Wednesday, December 2, 2009

Finally, My Job is in VOGUE!

Well, finally after 20 years or so, my professional career is finally coming into vogue. Yes, the Interim executive. I recognized the fact a long tme ago, that we are all 'interim' but nobody knows it. Whether the feds like or not, this new news is good news. Finally, control your own destiny. Forget the 'pecking order' and the workplace politics. The titles go also. We will all be better off in the long run.

According to Jody Greenstone Miller, in the Wall Street Journal, the White House is turning its nose up at last month's spurt in temporary work—the one bright spot in an otherwise grim jobs report. It claims that such work is proof that the economy is still malfunctioning. The truth is that this surge in temporary workers is not only good news for the economy, it's the future of the 21st century labor market. If Washington wants to jump start job growth for the 3.5 million white-collar workers who have lost jobs in this recession, it should start by scrapping the outdated legal and regulatory hurdles to temporary work.

Today, demand for high-end temporary business talent is not focused on cost-cutting projects, as some might suspect. Instead, firms use temporary executives to drive innovation. In uncertain times, firms are simply more comfortable with deploying talent on a flexible basis.

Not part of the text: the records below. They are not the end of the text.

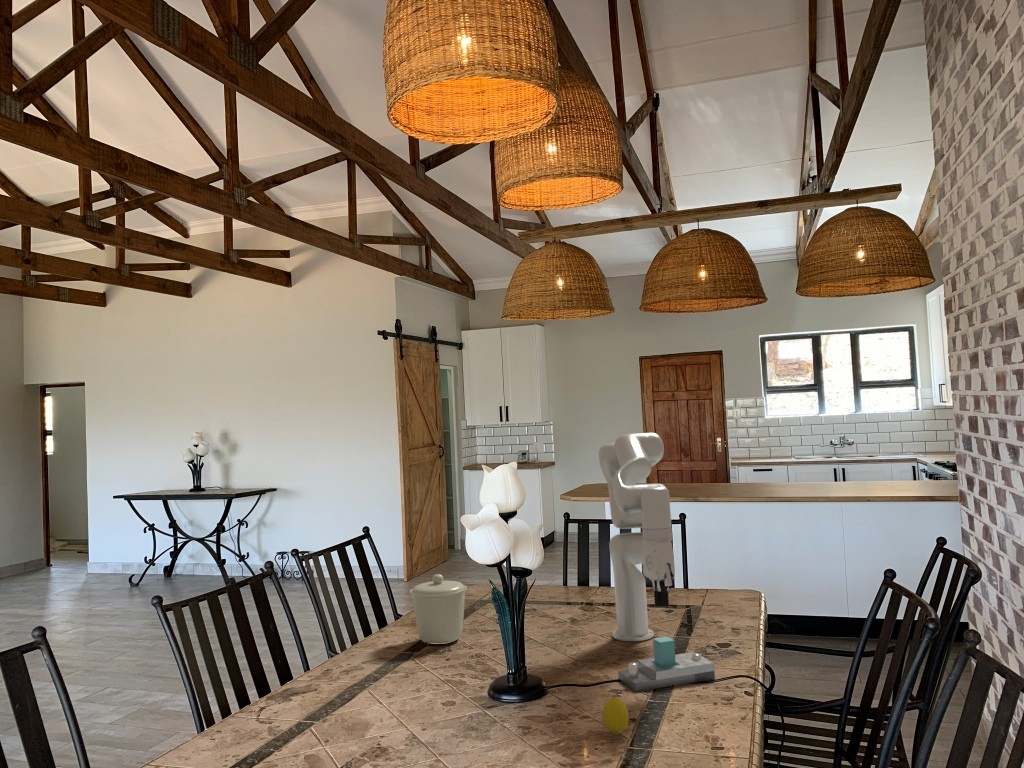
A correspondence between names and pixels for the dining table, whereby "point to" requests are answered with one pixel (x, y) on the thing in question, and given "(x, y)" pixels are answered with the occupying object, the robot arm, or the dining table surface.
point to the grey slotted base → (667, 672)
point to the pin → (664, 652)
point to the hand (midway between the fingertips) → (661, 605)
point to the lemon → (615, 715)
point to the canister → (439, 609)
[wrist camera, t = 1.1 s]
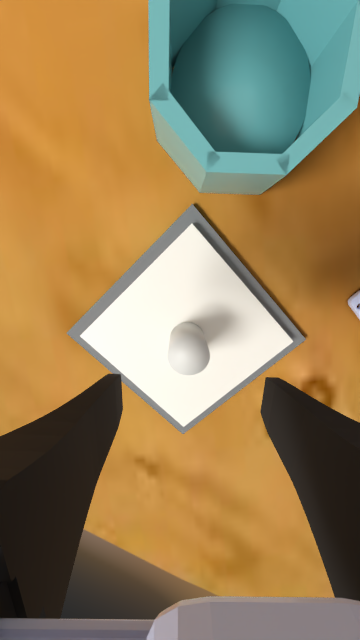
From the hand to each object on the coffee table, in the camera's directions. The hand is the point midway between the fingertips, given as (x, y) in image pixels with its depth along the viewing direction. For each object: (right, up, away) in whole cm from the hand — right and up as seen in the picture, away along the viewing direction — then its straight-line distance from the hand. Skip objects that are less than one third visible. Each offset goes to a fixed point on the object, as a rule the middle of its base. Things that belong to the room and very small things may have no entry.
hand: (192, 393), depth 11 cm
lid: (0, +2, +9) cm, 9 cm away
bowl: (+3, +19, +4) cm, 19 cm away
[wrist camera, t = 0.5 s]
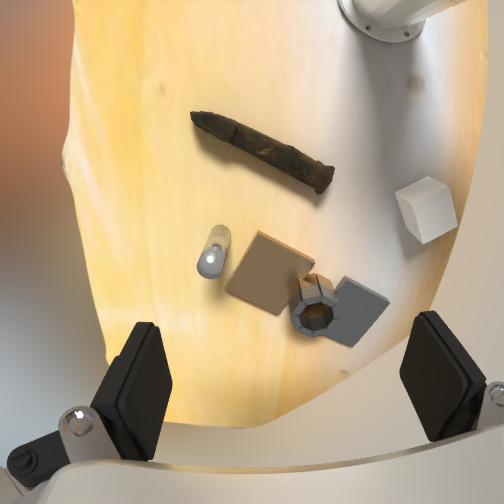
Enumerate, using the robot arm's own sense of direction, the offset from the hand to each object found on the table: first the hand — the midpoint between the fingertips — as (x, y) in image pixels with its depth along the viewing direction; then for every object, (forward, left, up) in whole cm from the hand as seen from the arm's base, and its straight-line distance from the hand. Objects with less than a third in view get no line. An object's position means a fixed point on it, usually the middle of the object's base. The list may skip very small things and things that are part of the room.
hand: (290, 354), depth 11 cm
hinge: (+12, +14, -32) cm, 37 cm away
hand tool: (-2, -3, -33) cm, 33 cm away
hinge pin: (+10, -2, -32) cm, 34 cm away
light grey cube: (-8, +20, -33) cm, 39 cm away
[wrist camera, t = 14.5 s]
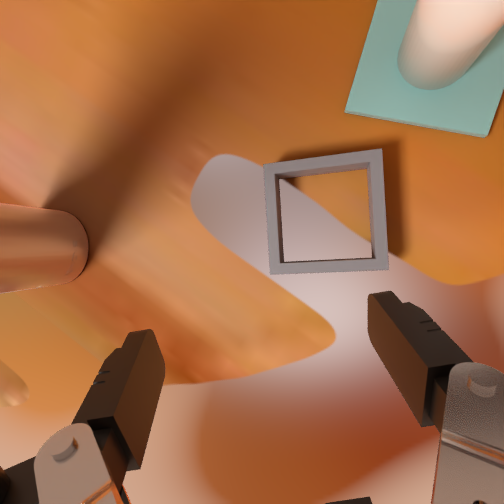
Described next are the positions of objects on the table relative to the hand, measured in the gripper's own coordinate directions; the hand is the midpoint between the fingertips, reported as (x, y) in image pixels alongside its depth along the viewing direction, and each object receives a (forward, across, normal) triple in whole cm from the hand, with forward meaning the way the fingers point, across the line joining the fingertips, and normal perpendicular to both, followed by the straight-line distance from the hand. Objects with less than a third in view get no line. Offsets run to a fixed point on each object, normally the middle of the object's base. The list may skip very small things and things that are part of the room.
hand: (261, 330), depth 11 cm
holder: (+19, -7, +3) cm, 21 cm away
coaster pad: (+22, -18, -9) cm, 30 cm away
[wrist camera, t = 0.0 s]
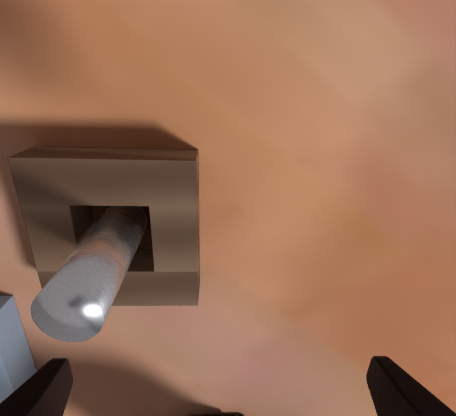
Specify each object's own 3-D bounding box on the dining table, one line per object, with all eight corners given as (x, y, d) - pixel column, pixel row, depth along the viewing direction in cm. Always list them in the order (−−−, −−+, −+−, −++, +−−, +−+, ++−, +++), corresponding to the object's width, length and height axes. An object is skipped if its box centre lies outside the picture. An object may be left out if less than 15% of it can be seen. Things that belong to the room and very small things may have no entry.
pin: (149, 239, 24) (107, 341, 15) (107, 239, 24) (39, 342, 15) (145, 201, 23) (98, 287, 13) (101, 200, 22) (23, 287, 13)
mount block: (199, 280, 26) (197, 305, 23) (64, 280, 25) (46, 306, 22) (198, 149, 21) (195, 160, 18) (35, 146, 21) (7, 157, 18)
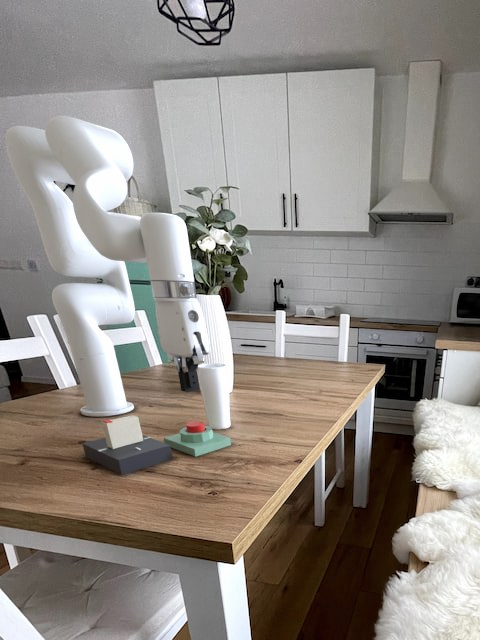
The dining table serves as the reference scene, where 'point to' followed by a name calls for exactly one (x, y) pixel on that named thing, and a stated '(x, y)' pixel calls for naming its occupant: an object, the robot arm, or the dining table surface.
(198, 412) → the dining table surface
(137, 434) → the knob
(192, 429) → the button
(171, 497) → the dining table surface
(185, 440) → the button box
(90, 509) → the dining table surface
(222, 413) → the drinking glass
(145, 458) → the panel
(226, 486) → the dining table surface
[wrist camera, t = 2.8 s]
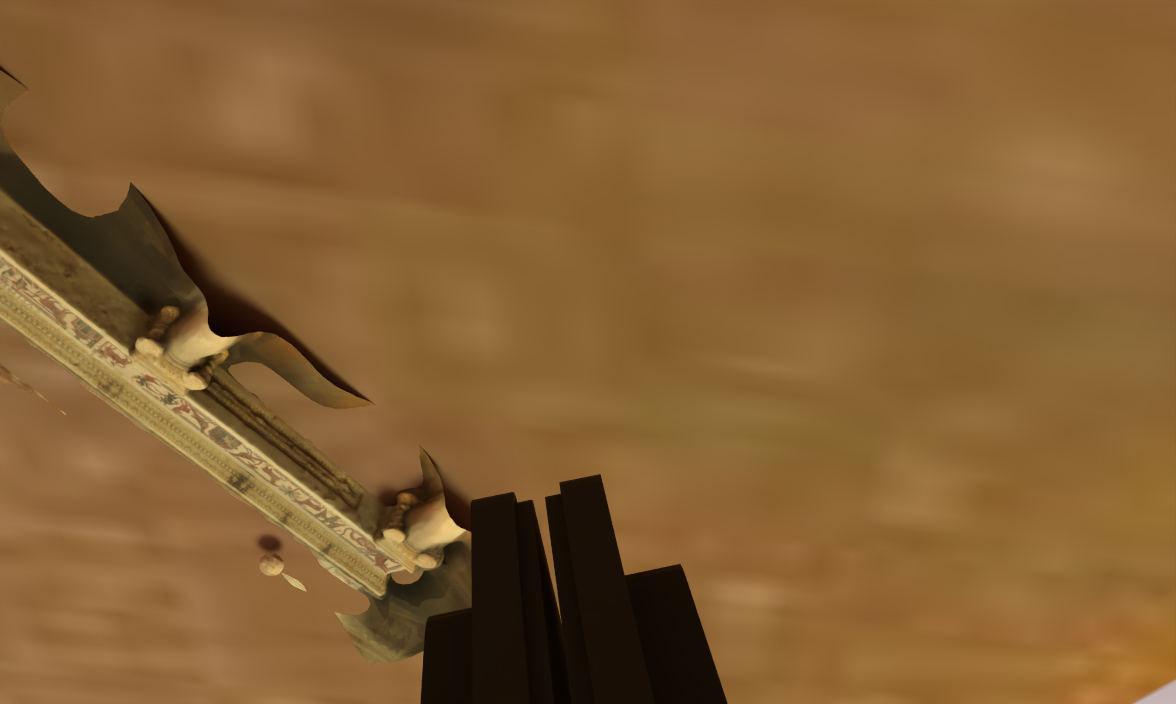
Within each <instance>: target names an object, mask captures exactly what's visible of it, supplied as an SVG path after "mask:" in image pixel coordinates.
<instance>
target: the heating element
mask: <svg viewBox="0 0 1176 704" xmlns="http://www.w3.org/2000/svg"><path fill="white" fill-rule="evenodd" d="M28 90H29V89H27V88H26V87H24V86H23V85H21V84H20V83H18V82H17V81H16V80H14V79H13V78H11V77H10V76H8V75H7V74H5V73H4V72H2V71H1V70H0V321H1V322H3V323H4V324H6V325H8V326H10V327H12V328H13V329H15V330H16V331H17V332H18V333H19V334H21V335H22V336H23V337H24V338H25V339H26V340H27V341H28V343H29V344H30V345H32V346H33V347H35V348H37V349H39V350H40V351H41V352H43V353H44V354H45V355H47V356H48V357H49V358H51V359H52V360H53V361H55V362H56V363H58V364H60V365H61V366H62V367H64V368H65V369H66V370H67V371H68V372H69V373H70V374H72V375H73V376H74V377H75V378H76V379H77V381H78V382H79V383H80V384H81V385H82V386H83V387H84V388H85V389H87V390H88V391H89V392H91V393H93V394H94V395H96V396H97V397H99V398H100V399H102V400H103V401H104V402H106V403H107V404H108V405H110V406H111V407H112V408H114V409H115V410H117V411H119V412H120V413H122V414H123V415H124V416H126V417H127V418H128V419H129V420H130V421H131V422H132V423H133V424H134V425H136V426H137V427H139V428H141V429H143V430H144V431H146V432H148V433H150V434H151V435H153V436H154V437H156V438H157V439H159V440H160V441H161V442H163V443H164V444H166V445H168V446H169V447H170V448H172V449H173V450H174V451H176V452H177V453H179V454H180V455H181V456H183V457H184V458H185V459H187V460H188V461H190V462H191V463H193V464H195V465H197V466H198V467H200V468H202V469H203V470H205V471H206V472H207V473H208V474H209V475H210V476H211V478H212V479H213V480H214V481H215V482H216V483H218V484H219V485H220V486H221V487H223V488H224V489H225V490H226V491H227V492H228V493H229V494H230V495H232V496H233V497H234V498H236V499H238V500H240V501H242V502H244V503H246V504H247V505H248V506H250V507H254V508H255V509H256V510H257V511H259V512H260V513H261V514H262V515H263V516H264V517H265V519H266V520H267V521H269V522H271V523H273V524H275V525H277V526H279V527H281V528H283V529H284V530H286V531H288V532H289V533H290V534H291V535H292V538H293V539H294V540H295V541H297V542H298V543H300V544H304V545H305V546H306V547H307V548H309V549H310V550H311V552H312V554H313V555H314V556H315V557H317V559H318V562H319V563H320V565H322V566H323V567H324V568H325V569H327V570H328V571H329V572H331V573H332V574H333V575H334V576H336V577H337V578H339V579H340V580H342V581H343V582H345V583H346V584H348V585H349V586H350V587H352V588H354V589H356V590H358V591H360V592H362V593H363V594H365V595H366V596H367V597H368V598H369V601H370V607H369V609H368V610H367V611H365V612H364V613H362V614H360V615H343V614H340V613H336V612H335V613H336V615H337V616H338V618H339V619H340V621H341V622H342V624H343V626H344V628H345V629H346V631H347V633H348V634H349V636H350V638H351V640H352V641H353V643H354V645H355V646H356V648H357V649H358V651H359V652H360V654H361V655H362V656H363V657H364V658H365V659H367V660H368V661H369V662H370V663H371V664H372V665H373V664H374V663H375V662H377V661H380V662H384V663H389V662H396V661H399V660H402V659H405V658H408V657H411V656H414V655H416V654H418V653H420V652H422V651H424V638H425V627H426V621H427V619H428V617H429V616H433V615H438V614H443V613H448V612H452V611H457V610H462V609H467V608H471V607H472V573H471V532H470V531H467V530H465V529H462V528H460V527H459V526H457V525H456V524H455V523H454V521H453V520H452V519H451V518H450V517H449V514H448V512H447V510H446V508H445V497H444V492H443V486H442V482H441V479H440V476H439V474H438V472H437V470H436V469H435V467H434V465H433V464H432V462H431V460H430V459H429V457H428V456H427V454H426V453H425V452H424V450H423V449H422V448H421V446H420V445H419V446H420V461H421V467H422V471H423V477H424V483H423V485H422V486H421V487H420V488H410V489H405V490H403V491H401V492H400V493H399V494H398V495H397V496H396V499H397V505H395V506H384V505H383V504H382V503H380V502H379V501H378V500H377V499H376V498H375V496H374V495H372V494H371V493H369V492H368V491H367V490H365V489H364V488H363V487H362V486H361V485H359V484H358V483H357V482H356V481H355V480H353V479H352V478H351V477H350V476H347V475H346V473H345V472H344V471H343V470H342V469H341V468H339V467H338V466H337V465H335V464H334V463H333V462H332V461H331V460H330V459H329V458H328V457H327V456H325V455H324V454H323V453H322V452H320V450H318V449H317V448H315V447H314V446H313V443H312V442H311V441H310V440H308V439H305V438H304V437H302V436H301V435H300V434H299V433H298V432H296V431H295V430H294V429H293V428H292V427H291V426H290V425H289V424H287V423H286V422H285V421H284V420H283V419H282V418H280V417H279V416H277V415H276V414H275V413H274V412H273V411H272V410H271V409H269V408H268V407H267V406H266V405H265V404H264V403H263V402H262V401H260V399H259V398H258V397H257V396H256V395H255V394H253V393H251V392H249V391H248V390H247V389H245V388H244V387H243V386H242V385H241V384H240V383H239V382H237V381H236V380H235V379H234V378H233V376H232V375H231V374H230V373H229V371H228V368H229V367H230V366H231V365H234V364H238V363H242V362H258V363H262V364H264V365H265V366H267V367H269V368H270V369H272V370H273V371H274V372H276V373H277V374H278V375H280V376H281V377H282V378H284V379H285V380H286V381H287V382H289V383H290V384H291V385H292V386H294V387H295V388H296V389H297V390H299V391H300V392H301V393H303V394H304V395H305V396H307V397H308V398H310V399H311V400H313V401H315V402H317V403H319V404H321V405H323V406H326V407H331V408H335V409H342V408H355V407H364V406H369V405H375V404H373V403H371V402H369V401H367V400H364V399H361V398H359V397H356V396H354V395H352V394H350V393H348V392H346V391H344V390H342V389H340V388H338V387H336V386H335V385H333V384H332V383H331V382H329V381H328V380H327V379H325V378H324V377H323V376H322V375H321V374H320V373H319V372H318V371H317V370H316V369H315V368H314V367H313V366H312V365H311V364H310V363H309V361H308V360H307V359H306V358H305V357H304V356H303V355H302V354H301V353H300V352H299V351H298V350H297V349H296V348H294V347H293V346H292V345H291V344H290V343H288V342H287V341H285V340H284V339H282V338H281V337H279V336H277V335H275V334H272V333H266V332H255V333H247V334H245V335H240V336H235V337H220V336H217V335H215V334H214V333H213V332H212V331H211V330H210V328H209V326H208V307H207V303H206V300H205V297H204V296H203V294H202V292H201V291H200V289H199V288H198V287H197V286H196V285H195V283H194V282H193V281H192V280H191V279H190V278H189V276H188V275H187V274H186V273H185V272H184V270H183V268H182V267H181V265H180V263H179V261H178V258H177V255H176V253H175V250H174V248H173V246H172V244H171V242H170V240H169V238H168V236H167V233H166V232H165V230H164V229H163V227H162V225H161V224H160V222H159V221H158V219H157V217H156V216H155V214H154V212H153V211H152V209H151V208H150V207H149V205H148V204H147V203H146V201H145V200H144V198H143V197H142V196H141V194H140V193H139V192H138V191H137V189H136V188H135V187H134V186H133V184H132V183H130V187H129V191H128V194H127V197H126V199H125V200H124V202H123V203H122V204H121V206H120V207H119V210H118V211H115V212H112V213H109V214H104V215H102V216H95V217H94V218H91V217H86V216H83V215H80V214H78V213H76V212H74V211H71V210H70V209H69V208H67V207H66V206H65V205H64V204H62V203H61V202H60V201H59V200H58V199H56V198H55V197H54V196H53V195H52V194H51V193H50V192H49V191H47V190H46V189H45V188H44V186H43V185H42V184H41V183H40V182H39V181H38V179H37V178H36V177H35V176H34V175H33V174H32V173H31V171H30V170H29V169H28V168H27V166H26V165H25V164H24V163H23V162H22V161H21V159H20V158H19V157H18V156H17V155H16V153H15V152H14V151H13V150H12V148H11V147H10V145H9V144H8V142H7V140H6V138H5V136H4V133H3V129H2V125H1V118H2V114H3V111H4V108H5V107H6V106H7V105H9V104H10V103H11V102H12V101H13V100H15V99H16V98H17V97H18V96H19V95H21V94H22V93H23V92H25V91H28ZM0 383H13V384H14V385H15V386H16V387H17V388H22V389H25V390H26V391H28V392H29V393H32V394H35V395H37V396H39V397H40V398H42V399H44V400H46V399H45V398H44V397H43V396H42V395H40V394H39V393H38V392H37V391H35V390H34V389H33V388H32V387H30V386H29V385H28V384H26V383H24V382H23V381H22V380H20V379H19V378H17V377H16V376H14V375H13V374H12V373H11V372H10V371H8V370H7V369H6V368H5V367H4V366H2V365H1V364H0ZM46 401H47V402H49V401H48V400H46ZM49 403H50V402H49ZM50 404H51V403H50ZM52 405H53V404H52ZM53 406H54V405H53ZM60 411H61V410H60ZM61 412H62V411H61ZM63 413H64V412H63ZM64 414H65V413H64ZM65 415H66V414H65ZM259 567H260V570H261V571H262V572H263V573H264V574H266V575H268V576H273V575H278V574H279V573H280V572H281V571H282V570H283V568H284V563H283V560H282V559H281V557H280V556H278V555H276V554H265V555H264V556H263V557H261V558H260V561H259ZM404 570H408V571H409V572H410V573H413V572H419V571H424V572H423V574H422V576H421V577H420V578H419V580H418V581H416V582H414V583H412V584H405V585H404V584H398V583H396V582H395V581H394V580H393V579H392V577H391V573H392V572H396V571H404ZM282 575H283V576H284V577H285V578H286V579H287V580H288V581H289V582H290V583H291V584H292V585H293V586H295V587H297V588H299V589H301V590H304V591H306V589H305V588H304V586H303V585H302V584H301V583H300V582H299V581H298V580H296V579H294V578H292V577H290V576H288V575H285V574H283V573H282Z"/></svg>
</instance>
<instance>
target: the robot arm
mask: <svg viewBox="0 0 1176 704" xmlns="http://www.w3.org/2000/svg"><path fill="white" fill-rule="evenodd" d="M559 483H560V490H561V494H557V495H552V496H548V497H545V501H546V509H547V516H548V524H549V531H550V539H551V546H552V554H553V561H554V569H555V576H556V584H557V591H558V599H559V606H560V614H561V619H560V615H559V611H558V607H557V602H556V598H555V594H554V589H553V585H552V581H551V576H550V572H549V568H548V564H547V559H546V555H545V551H544V546H543V542H542V538H541V534H540V529H539V525H538V521H537V516H536V512H535V508H534V504H533V501H532V500H528V501H523V502H518V503H517V500H516V496H515V493H514V492H510V493H505V494H500V495H496V496H491V497H486V498H481V499H476V500H472V502H471V573H472V607H471V608H467V609H462V610H457V611H452V612H448V613H443V614H438V615H433V616H429V617H428V619H427V621H426V627H425V638H424V655H423V672H422V689H421V704H727V701H726V698H725V694H724V691H723V688H722V685H721V682H720V679H719V676H718V673H717V670H716V667H715V664H714V661H713V658H712V655H711V652H710V649H709V646H708V643H707V640H706V637H705V634H704V631H703V628H702V625H701V622H700V619H699V616H698V613H697V609H696V606H695V603H694V600H693V597H692V594H691V591H690V588H689V585H688V582H687V579H686V576H685V574H684V571H683V568H682V566H681V565H680V564H678V565H673V566H668V567H663V568H659V569H654V570H649V571H644V572H639V573H635V574H630V575H624V571H623V567H622V563H621V558H620V554H619V550H618V546H617V542H616V537H615V533H614V529H613V525H612V521H611V516H610V512H609V508H608V504H607V500H606V495H605V491H604V487H603V483H602V479H601V475H600V474H599V475H594V476H589V477H584V478H579V479H574V480H569V481H564V482H559ZM561 621H562V624H561Z"/></svg>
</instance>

Temporary work also boosts economic efficiency because not all executive roles require permanent staff. The availability of temporary staff who can get the job done quickly means that firms can rethink how work is organized.

Which brings us to another case for temporary work: Top business talent increasingly wants to work this way. In one situation, a VP-level executive we placed was developing his own new business. He valued the way a part-time senior role allowed him to support his family while he worked on his own project. For others, working in a series of temporary assignments may be their preferred full-time occupation.

Given the contribution that temporary work makes to the economy, it's time Washington embraced it.

As we reboot the great American jobs machine, it's time to shelve outdated assumptions and accept that a portfolio of multiple assignments is what growing legions of companies and executives want. This new relationship between talent and firms isn't a failure to be stigmatized, but the latest sign of our economy's endless capacity for renewal and innovation.

1 comment:

  1. Absolutely true. The economy will rebound on the backs of entrepreneurs, small business owners and temporary business talent!